### Instructions to follow
Set each line of the material below down word for word, from the first through the line that holds "For every layout", but not the pictures.
=== Section Start ===
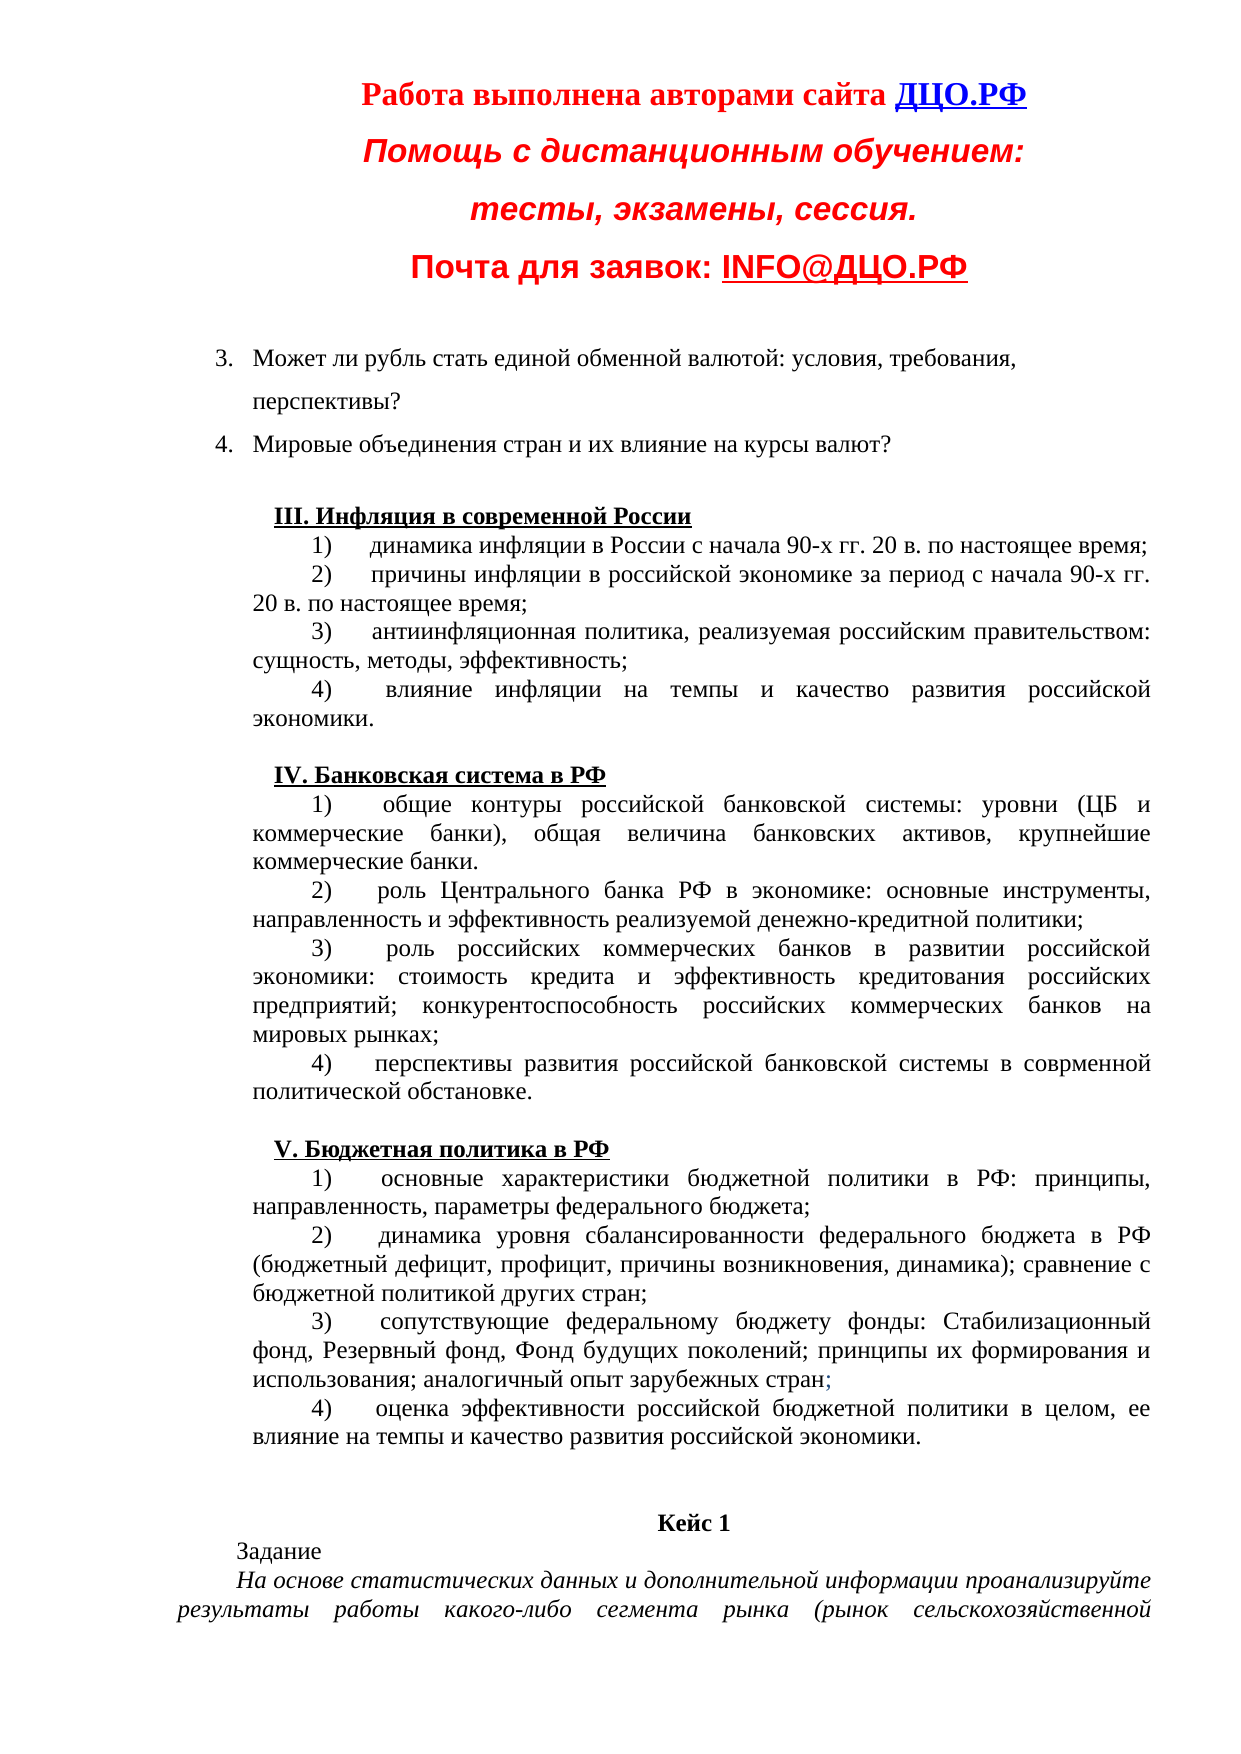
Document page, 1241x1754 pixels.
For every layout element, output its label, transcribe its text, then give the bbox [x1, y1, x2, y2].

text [177, 1565, 1152, 1623]
text III. Инфляция в современной России [215, 501, 1152, 530]
text 2) роль Центрального банка РФ в экономике: основные инструменты, направленность и эффективность реализуемой денежно-кредитной политики; [252, 875, 1152, 933]
text 3) роль российских коммерческих банков в развитии российской экономики: стоимость кредита и эффективность кредитования российских предприятий; конкурентоспособность российских коммерческих банков на мировых рынках; [252, 933, 1152, 1048]
text 3) сопутствующие федеральному бюджету фонды: Стабилизационный фонд, Резервный фонд, Фонд будущих поколений; принципы их формирования и использования; аналогичный опыт зарубежных стран; [252, 1306, 1152, 1393]
text 1) динамика инфляции в России с начала 90-х гг. 20 в. по настоящее время; [252, 530, 1152, 559]
text IV. Банковская система в РФ [215, 760, 1152, 789]
text 2) динамика уровня сбалансированности федерального бюджета в РФ (бюджетный дефицит, профицит, причины возникновения, динамика); сравнение с бюджетной политикой других стран; [252, 1220, 1152, 1306]
text 1) основные характеристики бюджетной политики в РФ: принципы, направленность, параметры федерального бюджета; [252, 1163, 1152, 1220]
text V. Бюджетная политика в РФ [215, 1134, 1152, 1163]
list Мировые объединения стран и их влияние на курсы валют? [215, 429, 1152, 458]
text 3) антиинфляционная политика, реализуемая российским правительством: сущность, методы, эффективность; [252, 616, 1152, 674]
text Кейс 1 [177, 1508, 1152, 1536]
text Задание [177, 1536, 1152, 1565]
list Может ли рубль стать единой обменной валютой: условия, требования, перспективы? [215, 343, 1152, 415]
text 4) влияние инфляции на темпы и качество развития российской экономики. [252, 674, 1152, 731]
text 2) причины инфляции в российской экономике за период с начала 90-х гг. 20 в. по настоящее время; [252, 559, 1152, 616]
text 4) оценка эффективности российской бюджетной политики в целом, ее влияние на темпы и качество развития российской экономики. [252, 1393, 1152, 1450]
text 1) общие контуры российской банковской системы: уровни (ЦБ и коммерческие банки), общая величина банковских активов, крупнейшие коммерческие банки. [252, 789, 1152, 875]
text 4) перспективы развития российской банковской системы в соврменной политической обстановке. [252, 1048, 1152, 1105]
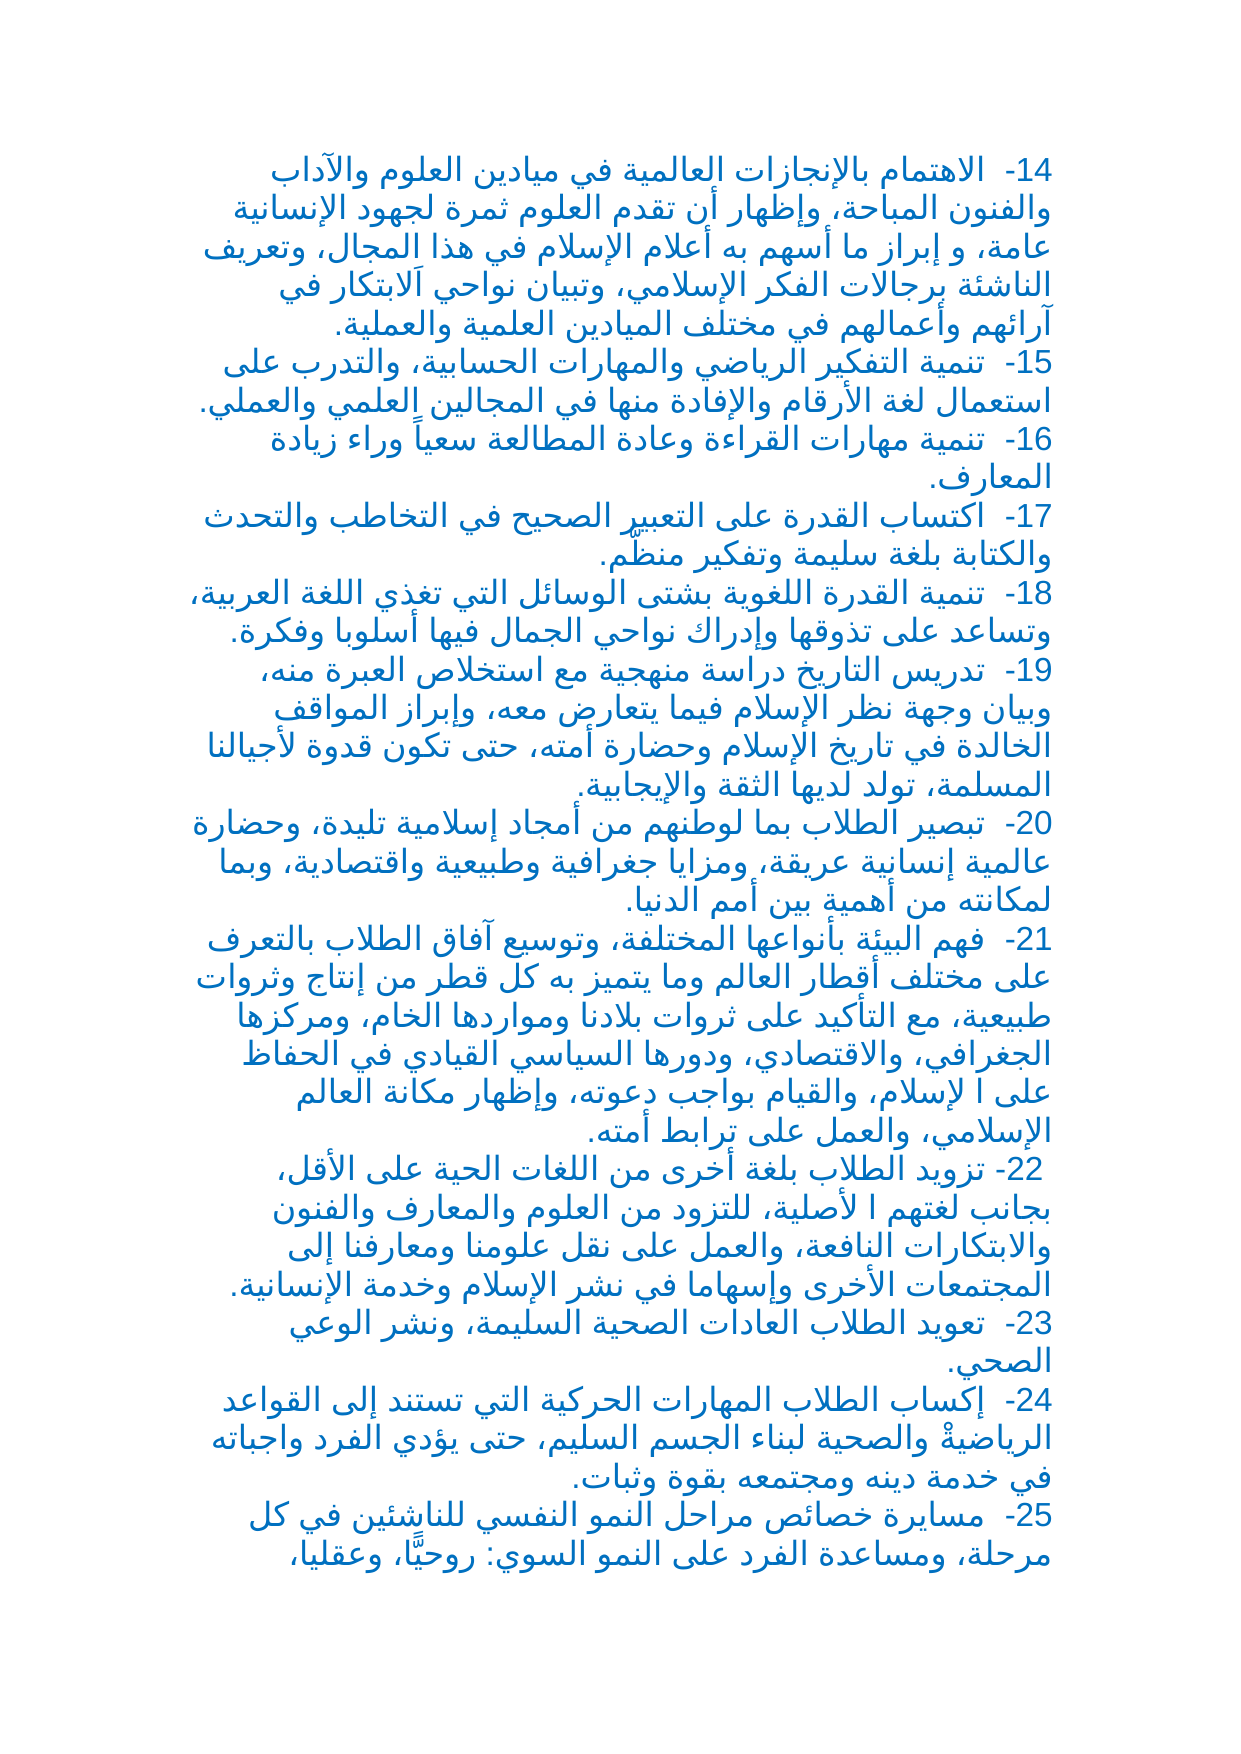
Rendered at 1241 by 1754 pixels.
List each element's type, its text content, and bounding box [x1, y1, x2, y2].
=== Section End ===
### Exercise result
Document page, 1241x1754 pixels.
For every layout element, output its label, transcribe its text, then give the bbox [x1, y1, x2, y2].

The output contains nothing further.